A metacyclic group $G$ and its Sylow $p$-subgroup, where $p$ is the smallest prime dividing the order of $G$

Question

Restudying Marty Isaacs' book Finite Group Theory, Chapter 5 - Transfer, I thought of the following by working through some easy examples and I am wondering if it is true.

Suppose $G$ is finite and metacyclic in the sense that $G'$ and $G/G'$ are both cyclic. Let $P \in Syl_p(G)$, where $p$ is the smallest prime divisor of $|G|$. Does it follow that $P$ is cyclic?

I tried to prove that $P/P'$ is cyclic, since then we are done ($P' \subseteq \Phi(P)$). Tried to work through $P \cap G' \unlhd G$ and one shows that in fact $G=PC_G(P \cap G')$ and $G/C_G(P \cap G')$ is a cyclic $p$-group. But my analysis does not lead to anything useful. Any thoughts?

Answer 1

Here is my comment expanded slightly. By factoring out Sylow $q$-subgroups of $G'$ for $q \ne p$, we can assume that $G'$ is a $p$-group, so $G' \cap P = G'$. Hence you have shown (using the fact that $p$ is the smallest prime dividing $|G|$) that $G = PC_G(G')$.

Let $Q$ be a Sylow $p$-complement of $C_G(G')$. So $Q$ is also a Sylow $p$-complement of $G$, and $G=PQ$. Since $Q \cap G' = 1$, $Q$ must be abelian (in fact cyclic).

Since $G/G'$ is abelian, $Q$ centralizes $P/G'$ and $Q$ centralizes $P'$ from its definition. Now any automorphism of a finite $p$-group $P$ that centralizes a normal subgroup $N$ of $P$ and induces the identity on $P/N$ must have order a power of $p$. This is a standard result, and is not hard to prove. So in fact $Q$ centralizes $P$, and hence $Q \le Z(G)$.

So $G' = (PQ)' = P'$, and hence $P/P'$ is cyclic, which imples that $P$ is cyclic.

Answer 2

I would like to give another solution;

$G/G'=<xG'>$ for $x\in G$. It is easy to see that $G'=[x,G']$.

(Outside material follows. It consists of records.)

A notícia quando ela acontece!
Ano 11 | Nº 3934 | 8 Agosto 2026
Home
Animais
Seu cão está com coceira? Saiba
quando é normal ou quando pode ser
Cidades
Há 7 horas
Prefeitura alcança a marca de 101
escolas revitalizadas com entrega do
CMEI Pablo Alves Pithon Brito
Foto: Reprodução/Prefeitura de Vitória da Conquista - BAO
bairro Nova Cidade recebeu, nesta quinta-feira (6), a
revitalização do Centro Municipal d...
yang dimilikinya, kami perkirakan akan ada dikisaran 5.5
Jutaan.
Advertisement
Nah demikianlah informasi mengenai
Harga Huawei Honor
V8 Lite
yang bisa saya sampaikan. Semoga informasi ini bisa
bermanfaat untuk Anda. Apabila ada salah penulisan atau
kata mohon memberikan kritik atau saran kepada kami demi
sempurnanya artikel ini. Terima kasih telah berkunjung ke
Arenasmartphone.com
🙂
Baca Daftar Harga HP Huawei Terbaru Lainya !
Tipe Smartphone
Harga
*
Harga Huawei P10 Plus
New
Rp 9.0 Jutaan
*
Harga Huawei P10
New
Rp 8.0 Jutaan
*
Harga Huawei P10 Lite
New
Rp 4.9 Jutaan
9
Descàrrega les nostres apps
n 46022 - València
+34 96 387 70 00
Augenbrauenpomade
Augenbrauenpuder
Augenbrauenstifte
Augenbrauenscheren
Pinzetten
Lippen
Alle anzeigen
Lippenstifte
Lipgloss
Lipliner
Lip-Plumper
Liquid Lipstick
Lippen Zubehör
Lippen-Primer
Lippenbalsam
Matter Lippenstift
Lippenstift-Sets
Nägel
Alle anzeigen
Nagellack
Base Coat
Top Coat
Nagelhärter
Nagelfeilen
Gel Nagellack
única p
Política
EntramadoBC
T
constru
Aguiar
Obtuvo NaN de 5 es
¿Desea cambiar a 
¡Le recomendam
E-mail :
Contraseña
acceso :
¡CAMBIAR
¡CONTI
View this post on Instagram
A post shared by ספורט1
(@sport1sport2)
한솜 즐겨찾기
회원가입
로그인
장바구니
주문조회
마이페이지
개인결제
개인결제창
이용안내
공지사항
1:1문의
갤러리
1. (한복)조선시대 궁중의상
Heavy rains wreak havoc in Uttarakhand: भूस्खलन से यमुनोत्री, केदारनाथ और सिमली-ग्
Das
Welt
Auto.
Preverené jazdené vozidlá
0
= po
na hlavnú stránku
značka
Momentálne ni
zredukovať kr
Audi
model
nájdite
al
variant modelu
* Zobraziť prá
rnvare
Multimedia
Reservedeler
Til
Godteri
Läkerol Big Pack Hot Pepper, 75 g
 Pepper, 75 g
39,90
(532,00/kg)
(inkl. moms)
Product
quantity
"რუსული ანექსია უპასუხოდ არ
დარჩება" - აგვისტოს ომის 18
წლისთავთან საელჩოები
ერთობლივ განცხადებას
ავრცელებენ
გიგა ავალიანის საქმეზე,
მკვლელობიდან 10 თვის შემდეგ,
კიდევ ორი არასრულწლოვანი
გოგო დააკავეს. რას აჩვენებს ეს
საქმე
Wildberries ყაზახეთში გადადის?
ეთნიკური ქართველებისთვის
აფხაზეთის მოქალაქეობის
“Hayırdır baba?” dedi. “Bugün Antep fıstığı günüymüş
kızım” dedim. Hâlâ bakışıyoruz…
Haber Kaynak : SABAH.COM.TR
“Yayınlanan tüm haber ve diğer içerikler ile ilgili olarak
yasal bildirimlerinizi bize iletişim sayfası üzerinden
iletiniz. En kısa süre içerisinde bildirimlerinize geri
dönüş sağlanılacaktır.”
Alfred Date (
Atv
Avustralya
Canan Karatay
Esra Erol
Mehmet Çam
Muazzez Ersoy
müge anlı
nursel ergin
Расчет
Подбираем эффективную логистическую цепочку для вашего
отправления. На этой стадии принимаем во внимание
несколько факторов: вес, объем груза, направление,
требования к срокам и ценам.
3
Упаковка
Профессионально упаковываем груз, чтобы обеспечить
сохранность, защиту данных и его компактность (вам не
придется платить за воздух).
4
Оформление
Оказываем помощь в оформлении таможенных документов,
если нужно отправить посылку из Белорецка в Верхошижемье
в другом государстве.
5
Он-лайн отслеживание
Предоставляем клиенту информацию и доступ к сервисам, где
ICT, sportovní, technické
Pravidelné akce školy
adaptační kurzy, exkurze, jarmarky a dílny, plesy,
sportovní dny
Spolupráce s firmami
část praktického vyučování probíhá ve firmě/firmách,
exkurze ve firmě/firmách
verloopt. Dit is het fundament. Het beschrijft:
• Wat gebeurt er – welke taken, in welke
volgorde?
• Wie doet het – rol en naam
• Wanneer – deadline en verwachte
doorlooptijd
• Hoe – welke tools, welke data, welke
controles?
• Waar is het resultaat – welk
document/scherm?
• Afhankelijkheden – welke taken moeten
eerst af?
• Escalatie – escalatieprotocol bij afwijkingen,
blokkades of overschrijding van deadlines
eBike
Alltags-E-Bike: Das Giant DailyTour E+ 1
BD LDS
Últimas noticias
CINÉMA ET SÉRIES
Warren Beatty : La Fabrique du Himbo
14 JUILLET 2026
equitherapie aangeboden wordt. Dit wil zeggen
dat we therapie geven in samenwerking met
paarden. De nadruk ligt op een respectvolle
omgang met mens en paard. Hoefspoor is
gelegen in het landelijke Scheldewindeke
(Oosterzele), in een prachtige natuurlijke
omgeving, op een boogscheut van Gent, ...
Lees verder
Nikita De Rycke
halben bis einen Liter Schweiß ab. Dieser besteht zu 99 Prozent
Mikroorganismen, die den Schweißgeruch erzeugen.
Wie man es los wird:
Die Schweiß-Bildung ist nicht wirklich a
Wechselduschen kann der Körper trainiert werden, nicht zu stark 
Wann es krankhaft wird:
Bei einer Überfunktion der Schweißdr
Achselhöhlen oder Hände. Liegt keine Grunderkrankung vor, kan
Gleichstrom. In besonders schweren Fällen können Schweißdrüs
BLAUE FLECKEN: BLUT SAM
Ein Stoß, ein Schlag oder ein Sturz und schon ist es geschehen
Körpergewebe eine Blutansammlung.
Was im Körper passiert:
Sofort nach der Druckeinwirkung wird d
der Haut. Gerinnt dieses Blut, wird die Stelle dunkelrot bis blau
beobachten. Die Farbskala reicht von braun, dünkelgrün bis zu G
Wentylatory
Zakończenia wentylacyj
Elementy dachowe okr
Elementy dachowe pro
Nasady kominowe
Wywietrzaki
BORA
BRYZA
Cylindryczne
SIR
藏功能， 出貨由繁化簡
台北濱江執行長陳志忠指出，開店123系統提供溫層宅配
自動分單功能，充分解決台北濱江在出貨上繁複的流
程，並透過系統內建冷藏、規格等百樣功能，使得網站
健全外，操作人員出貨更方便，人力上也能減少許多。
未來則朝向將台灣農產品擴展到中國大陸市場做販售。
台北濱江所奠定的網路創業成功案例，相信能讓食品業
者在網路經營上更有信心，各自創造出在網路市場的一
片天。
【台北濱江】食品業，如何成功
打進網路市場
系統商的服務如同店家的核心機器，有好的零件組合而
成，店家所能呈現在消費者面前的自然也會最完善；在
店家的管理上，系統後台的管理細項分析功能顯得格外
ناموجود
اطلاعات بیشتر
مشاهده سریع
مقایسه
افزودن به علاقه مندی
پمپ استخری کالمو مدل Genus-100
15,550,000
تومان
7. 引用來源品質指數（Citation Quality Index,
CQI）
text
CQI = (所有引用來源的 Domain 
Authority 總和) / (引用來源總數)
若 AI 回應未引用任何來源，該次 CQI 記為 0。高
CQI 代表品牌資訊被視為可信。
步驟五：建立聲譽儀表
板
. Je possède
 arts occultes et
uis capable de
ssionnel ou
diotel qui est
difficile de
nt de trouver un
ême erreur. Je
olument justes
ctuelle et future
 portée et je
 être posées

Now the map $\phi:G'\to G'$ by $g\mapsto [g,x]$ is an homomorphism as $G'$ is abelain. More clealrly,($[gh,x]=[g,x]^h[h,x]=[g,x][h,x]$)

Since $\phi(G')=G'$, $Ker(\phi)=1=C_{G'}(x)$. Now, let $p$ the smallest prime dividing the order of $G$.

Let $Q\in Syl_p(G')$ then we have $C_Q(x)=1$. Note that $p'$ part of $x$ act trivially on $Q$ as $|Aut(Q)|=p^{n-1}(p-1)$ and $p$ is the smallest prime. Moreover $p$-part of $x$ definitly fixes something on $Q$ if $Q\neq 1$. Thus, we have $Q=1$. Let $P\in Syl_p(G)$ then $G'\cap P=1\implies$ $P$ is cyclic and $G$ is $p$-nilpotent.